I passed the school and looked at the next street.  Not it.  I went one more block, also not it.  While walking to the third street, I asked another passerby if he knew where Carrer Gonzalez de Soto was.  He thought about it a little and then turned, pointing back to where I had come from, and said that at the triangular plaza (where my pharmacy that was closed is located) I would find it.  I knew that wasn’t right, so I thanked him and kept on.

When I reached the next street I came across a man closing his garage door – a sure sign that he was a local -- and I asked him if he knew where Carrer Gonzalez de Soto was.  He gave it some thought and said he thought it was somewhere back in the direction from where I had just come and off to the left – somewhere near the post office.

I’ve walked to that post office from my apartment many times, up one street and down another, and neither is called Gozalez de Soto.  Even so, I had the feeling that his information was good, but as it was a little vague and rather than walk back and forth and get nowhere, I decided to walk home, which wasn’t too far away, and look at my map.

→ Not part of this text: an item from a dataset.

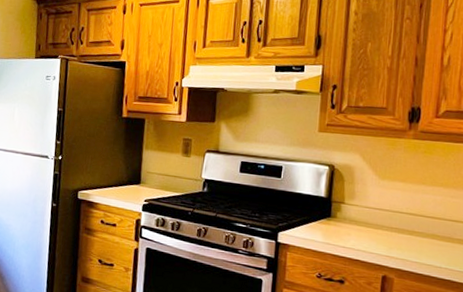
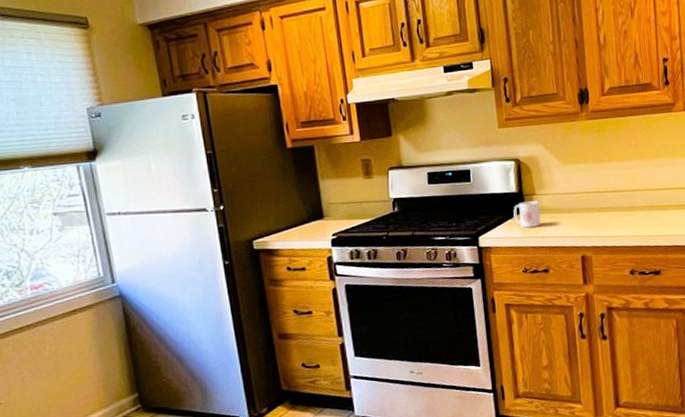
mug: none [317,208,346,235] -> present [513,201,541,228]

It turned out that all three men had been close.  I had been walking on Carrer Sant Pau.  The school sits on the corner of Carrer Sant Pau and Carrer Muntaner.  That is if I were to look to the left.  If I were to look to the right Carrer Muntaner is called Gonzalez de Soto.  This isn't the only street in Figueres that suddenly changes its name for no apparent reason.  I found several others while consulting my map.

Some blocks up (in the direction of the post office that the last man had pointed to) I found the one and only pharmacy that was open.  Unfortunately, when I told the pharmacist my problem she explained that they had no other medication besides the inhaler that I already possessed.  If it wasn’t helping, I would have to go see my doctor or the emergency service at the hospital.

Hoping I wouldn’t have another attack that night, I went home.  And as luck would have it, I didn’t have another attack and haven’t since.  I found the illusive Gonzalez de Soto, but I never did figure out what had caused the asthma attack.